Intrahepatic sarcomatoid chonalgiocarcinoma (s-CCC) is extremely rare, and its pathophysiology is not well known. Because of the poor prognosis, early diagnosis and aggressive treatment is important.

Research motivation

Clinical, serologic, and imaging findings are known to be not helpful to distinguish s-CCC from intrahepatic bile duct adenocarcinoma (CCC) or other hepatic tumors. There is no established treatment option to prolong survival, except surgery.

Research objectives

This study aimed to analyze the distinct characteristics of s-CCC patients for early diagnosis and appropriate treatment.

Research methods

This retrospective study was conducted in a single center of South Korea for assessment of 11 patients with s-CCC diagnosed for 17 years.
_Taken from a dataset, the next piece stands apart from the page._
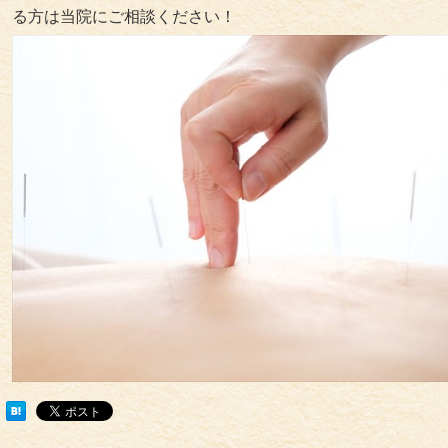
る方は当院にご相談ください！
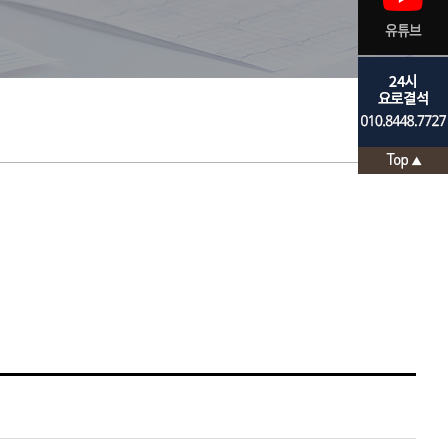
요로결석 발생원인
체외충격파쇄석술
간질성방광염
고환염/부고환염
We analyzed the clinical, serologic, imaging, and histopathologic features of s-CCC patients and compared with those of CCC patients.

Research results

The patients with s-CCC tended to present abdominal pain or fever as the chief complaint and have past history of liver cirrhosis (LC) or chronic viral hepatitis more frequently, compared with the patients with CCC. In addition, s-CCC showed relatively aggressive features on imaging studies. However, no clear distinction in other clinical and serologic, or radiologic examination results between s-CCC and CCC patients. Only a histopathologic examination with immunohistochemical staining was helpful and essential for an accurate differential diagnosis of s-CCC. The clinical course of s-CCC was relatively aggressive, and patients had poor prognoses. Surgery is generally recommended first, however in this study, we could not obtain meaningful results of the surgical treatment or chemotherapy for s-CCC.

Research conclusions

s-CCC is extremely rare disease which presents aggressive clinical course and poor prognosis. Clinical, serologic, and imaging studies are not helpful in diagnosis of s-CCC. In patients with s-CCC, early diagnosis through biopsy and aggressive treatment, including surgical resection, are important.

Research perspectives

Although s-CCC has a poor prognosis, its pathogenesis and the effects of non-surgical treatment are not well established. In addition, there is no definite strategy for differential diagnosis except a histopathological examination. A large-scale, prospective, and multicenter study involving larger number of patients should be conducted in the future.